= Beginning of Section =
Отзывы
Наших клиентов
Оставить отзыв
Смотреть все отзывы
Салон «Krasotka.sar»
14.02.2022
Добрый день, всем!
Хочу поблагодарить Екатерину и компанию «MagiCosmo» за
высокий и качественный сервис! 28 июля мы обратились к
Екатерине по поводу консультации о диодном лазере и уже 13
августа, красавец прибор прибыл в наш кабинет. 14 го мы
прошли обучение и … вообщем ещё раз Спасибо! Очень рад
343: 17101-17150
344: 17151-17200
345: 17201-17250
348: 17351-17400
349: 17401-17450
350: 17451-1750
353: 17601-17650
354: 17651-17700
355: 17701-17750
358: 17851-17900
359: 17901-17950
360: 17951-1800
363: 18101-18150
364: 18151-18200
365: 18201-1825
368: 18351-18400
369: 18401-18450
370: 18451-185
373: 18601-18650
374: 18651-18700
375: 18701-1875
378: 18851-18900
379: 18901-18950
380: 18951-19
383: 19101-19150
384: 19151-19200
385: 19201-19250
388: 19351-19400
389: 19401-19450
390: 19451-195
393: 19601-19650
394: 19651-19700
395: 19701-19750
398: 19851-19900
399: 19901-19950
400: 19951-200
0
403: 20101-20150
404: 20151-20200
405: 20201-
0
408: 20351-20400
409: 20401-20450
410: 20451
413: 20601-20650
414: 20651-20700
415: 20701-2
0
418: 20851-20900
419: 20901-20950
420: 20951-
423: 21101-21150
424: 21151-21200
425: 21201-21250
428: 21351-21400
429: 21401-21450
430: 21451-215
= End of Section =
= Beginning of Section =
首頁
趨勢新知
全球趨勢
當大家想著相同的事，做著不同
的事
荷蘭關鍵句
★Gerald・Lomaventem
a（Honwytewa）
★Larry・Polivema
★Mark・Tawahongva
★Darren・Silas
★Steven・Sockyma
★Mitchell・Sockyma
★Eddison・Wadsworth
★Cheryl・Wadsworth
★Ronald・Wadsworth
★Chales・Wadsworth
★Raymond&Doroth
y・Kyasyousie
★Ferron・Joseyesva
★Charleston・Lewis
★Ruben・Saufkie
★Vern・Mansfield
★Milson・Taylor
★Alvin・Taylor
= End of Section =
= Beginning of Section =
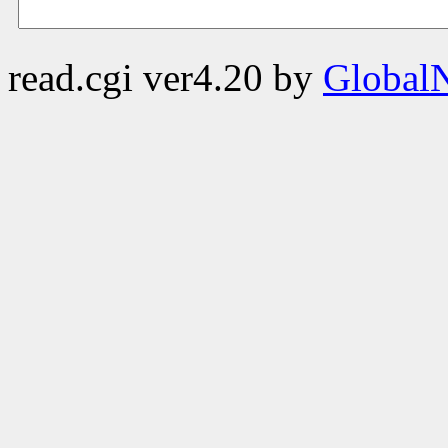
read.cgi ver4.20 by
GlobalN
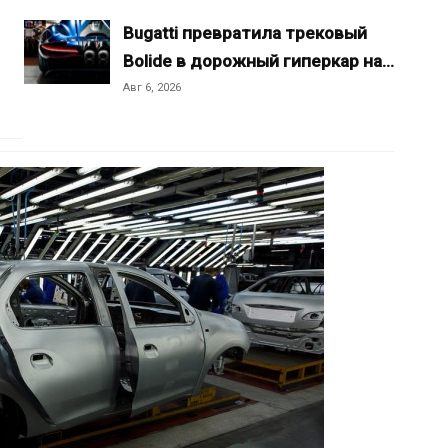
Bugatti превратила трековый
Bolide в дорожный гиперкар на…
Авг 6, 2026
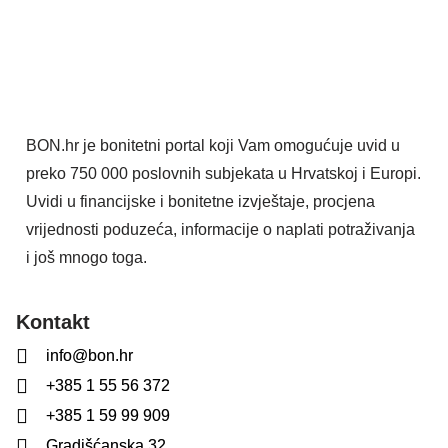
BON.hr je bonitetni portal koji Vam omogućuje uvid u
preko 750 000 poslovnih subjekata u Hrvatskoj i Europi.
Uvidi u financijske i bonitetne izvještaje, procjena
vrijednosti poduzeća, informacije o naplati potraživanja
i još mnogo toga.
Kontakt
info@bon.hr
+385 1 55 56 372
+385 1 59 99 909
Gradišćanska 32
= End of Section =
- _WHAT THE TASK REQUIRES_
Among the lines of the data, find every one that holds "Wadsworth" and copy it.

- _EXERCISE SOLUTION_
★Eddison・Wadsworth
★Cheryl・Wadsworth
★Ronald・Wadsworth
★Chales・Wadsworth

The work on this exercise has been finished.